L'assassinio silenzioso del mobbing

Non dico che si tratti di omicidio volontario (con le dovute ipotetiche implicazioni penali del caso), ma poco ci manca quando fosse provata l’intenzione di provocare volontariamente lesioni più o meno gravi alla sfera relazionale e alla vita stessa in generale di una persona che venga presa di mira da attacchi sconsiderati di mobbing fatti di vessazioni varie e da atteggiamenti più o meno delittuosi che attentano ai diritti fondamentali sanciti nella Costituzione e nel Codice Civile e Penale. 

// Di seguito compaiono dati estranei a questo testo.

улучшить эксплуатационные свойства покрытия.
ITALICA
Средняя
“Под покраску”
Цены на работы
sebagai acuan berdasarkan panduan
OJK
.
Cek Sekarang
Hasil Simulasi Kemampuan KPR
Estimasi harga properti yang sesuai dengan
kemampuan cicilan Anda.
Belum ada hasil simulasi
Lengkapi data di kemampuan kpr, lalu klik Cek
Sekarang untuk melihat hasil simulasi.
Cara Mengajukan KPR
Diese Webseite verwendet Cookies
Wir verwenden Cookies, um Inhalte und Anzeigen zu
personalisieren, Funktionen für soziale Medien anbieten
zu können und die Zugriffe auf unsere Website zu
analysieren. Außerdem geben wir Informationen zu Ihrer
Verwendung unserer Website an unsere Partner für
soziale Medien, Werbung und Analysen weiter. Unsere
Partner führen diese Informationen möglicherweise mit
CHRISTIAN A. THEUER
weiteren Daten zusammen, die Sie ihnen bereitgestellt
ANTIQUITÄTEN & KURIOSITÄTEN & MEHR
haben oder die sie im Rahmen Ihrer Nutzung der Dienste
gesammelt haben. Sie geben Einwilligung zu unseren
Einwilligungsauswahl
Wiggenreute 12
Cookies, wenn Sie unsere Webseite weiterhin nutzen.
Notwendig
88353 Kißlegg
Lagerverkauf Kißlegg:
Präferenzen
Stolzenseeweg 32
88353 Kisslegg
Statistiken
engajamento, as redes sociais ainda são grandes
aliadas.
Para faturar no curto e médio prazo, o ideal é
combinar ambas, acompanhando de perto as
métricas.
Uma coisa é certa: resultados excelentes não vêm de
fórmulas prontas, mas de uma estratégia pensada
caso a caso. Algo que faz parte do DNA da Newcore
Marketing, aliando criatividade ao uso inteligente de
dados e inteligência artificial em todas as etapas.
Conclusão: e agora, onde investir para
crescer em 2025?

E’ a tutti risaputo infatti che una persona, oltre che da atti violenti e omicidiari nel vero senso del termine, può essere colpita e moralmente “uccisa” più o meno gravemente anche da comportamenti del nostro prossimo, apparentemente silenziosi e anodini, che siano tali da indebolirne la serenità e vitalità, con conseguenze parimenti dolorosissime che peraltro vengono a coinvolgerne anche la sfera socio-familiare, comportando ciò un allargamento alla società in generale del danno patito dalla vittima, circostanza naturalmente aggravante che dovrà essere tenuta nel dovuto conto quando finalmente entrerà in vigore una Legge ad hoc, anche se da tempo esiste la possibilità di ricorrere ai Codici facendo riferimento a determinati articoli di Legge che nel caso del mobbing vengono palesemente infranti.

Attenzione quindi per tutti coloro che non ne fossero a conoscenza: il mobbing, pur non essendo un vero e proprio assassinio comune come ne accadono tantissimi nella cronaca nera, è pur sempre un atteggiamento il cui fine è appunto quello di colpire senza pietà, togliere di mezzo chi non ci piace, e questo “togliere di mezzo”, per quanto metaforico possa risultare ed essere interpretato, è proprio ciò che fa di questo metodo subdolo e barbaro un “assassinio silenzioso”.